El Guardián de las Sombras que estaba junto a Zhang también quedó sorprendido.

—¿Qué demonios pasó?

—No vi al asesino. El hombre ya estaba muerto cuando llegué.

—Saliste justo después de escuchar los gritos, ¿verdad? ¿Y aun así no viste al asesino? —dijo sorprendido el Guardián de las Sombras. Confiaba plenamente en la habilidad de su compañero. ¡Eso solo podía significar que el asesino era un experto marcial excepcional!

—Sí, no lo viste… —Zhang frunció el ceño y dijo—. Llévenme a ver el cadáver… Eso de que le succionaron la sangre… me parece bastante extraño.

Los dos Guardianes de las Sombras no pensaron demasiado y lo llevaron hasta allí.

El cadáver seguía en el mismo lugar.

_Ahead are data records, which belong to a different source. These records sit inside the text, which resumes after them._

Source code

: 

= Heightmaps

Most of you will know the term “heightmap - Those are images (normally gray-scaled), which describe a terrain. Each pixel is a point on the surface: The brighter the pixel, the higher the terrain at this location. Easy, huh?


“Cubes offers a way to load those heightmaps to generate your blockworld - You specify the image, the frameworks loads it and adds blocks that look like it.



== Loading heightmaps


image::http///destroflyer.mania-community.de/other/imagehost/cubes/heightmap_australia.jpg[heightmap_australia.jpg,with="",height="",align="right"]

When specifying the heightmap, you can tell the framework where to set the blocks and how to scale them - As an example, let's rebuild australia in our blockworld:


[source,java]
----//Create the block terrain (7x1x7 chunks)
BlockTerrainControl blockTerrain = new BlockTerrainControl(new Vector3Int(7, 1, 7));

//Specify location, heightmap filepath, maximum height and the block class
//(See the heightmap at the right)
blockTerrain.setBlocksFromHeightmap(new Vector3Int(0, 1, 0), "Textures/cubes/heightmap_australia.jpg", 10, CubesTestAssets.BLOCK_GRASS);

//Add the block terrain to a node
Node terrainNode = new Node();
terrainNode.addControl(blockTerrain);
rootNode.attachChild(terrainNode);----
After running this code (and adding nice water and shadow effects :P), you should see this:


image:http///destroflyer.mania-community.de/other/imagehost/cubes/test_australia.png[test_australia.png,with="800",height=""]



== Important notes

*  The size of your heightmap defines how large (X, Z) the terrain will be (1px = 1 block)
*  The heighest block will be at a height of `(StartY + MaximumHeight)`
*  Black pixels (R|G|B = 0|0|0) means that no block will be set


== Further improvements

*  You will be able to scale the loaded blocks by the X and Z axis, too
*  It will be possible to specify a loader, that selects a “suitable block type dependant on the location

El hombre todavía sostenía una linterna en la mano, aunque la mecha ya había sido apagada.

—Apagué la mecha. Temía que provocara un incendio —explicó uno de los Guardianes de las Sombras.

Zhang asintió. No tenía muy buena vista, pero con la brillante luz de la luna podía ver claramente el cadáver.

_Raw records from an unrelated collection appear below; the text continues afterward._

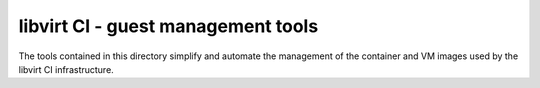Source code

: ===================================
libvirt CI - guest management tools
===================================

The tools contained in this directory simplify and automate the management
of the container and VM images used by the libvirt CI infrastructure.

El cuerpo… ¡se había convertido en una momia!

Toda la sangre de aquel cuerpo había desaparecido. ¡Era claramente una momia!

Zhang frunció el ceño.

—Escuché los gritos hace apenas un momento. ¿Cómo pudo suceder tan rápido? ¿Qué clase de persona sería capaz de drenar un cuerpo entero en tan poco tiempo…? —Mientras lo decía, sintió un escalofrío recorrerle la espalda.

Pronto escucharon numerosos pasos.

—Los oficiales y soldados están llegando —dijo inmediatamente un Guardián de las Sombras.

Zhang frunció el ceño.

—Volvamos y evitemos cruzarnos con ellos.

Así que Zhang y los dos Guardianes de las Sombras desaparecieron rápidamente.

La noticia de que había un demonio chupasangre en la ciudad imperial se propagó rápidamente por toda la ciudad al día siguiente. Sin embargo, como solo había una víctima, la gente aún no estaba completamente aterrorizada.

Long y Shi despertaron temprano aquella mañana. Como no habían hecho el amor por la noche, ambos habían dormido bastante bien.

Sin embargo, el buen humor de Long se arruinó cuando asistió a la reunión matutina.

Allí escuchó hablar del demonio chupasangre, lo que le hizo sentirse molesto.

Después de ordenar al Ministerio de Justicia participar en la investigación, Long no pensó demasiado en ello.

En su opinión, solo era un caso aislado.

¿La sangre humana era siquiera comestible? Como hombre moderno, sabía perfectamente que no lo era. ¡Aquello era ridículo!

Así que no creía en absoluto esa historia.

¿Acaso existían vampiros en el mundo?

Long no estaba molesto porque creyera en un demonio chupasangre, sino porque el asunto tenía una mala influencia.

Él no creía en ello, ¡pero el pueblo sí!

Por eso, era mejor que el Ministerio de Justicia resolviera el caso cuanto antes.

Hu Qingyuan quedó a cargo del asunto, ya que Long confiaba bastante en su capacidad.

Además, en esos días Hu también había encontrado una pista importante en el caso del Primer Wangye.

La pista apuntaba directamente a Dongfang Anming.

Long ya conocía las malas intenciones de Dongfang Anming y aquella nueva pista solo lo confirmaba aún más.

Sin embargo, descubrir aquella pista oculta era suficiente para demostrar la capacidad de Hu.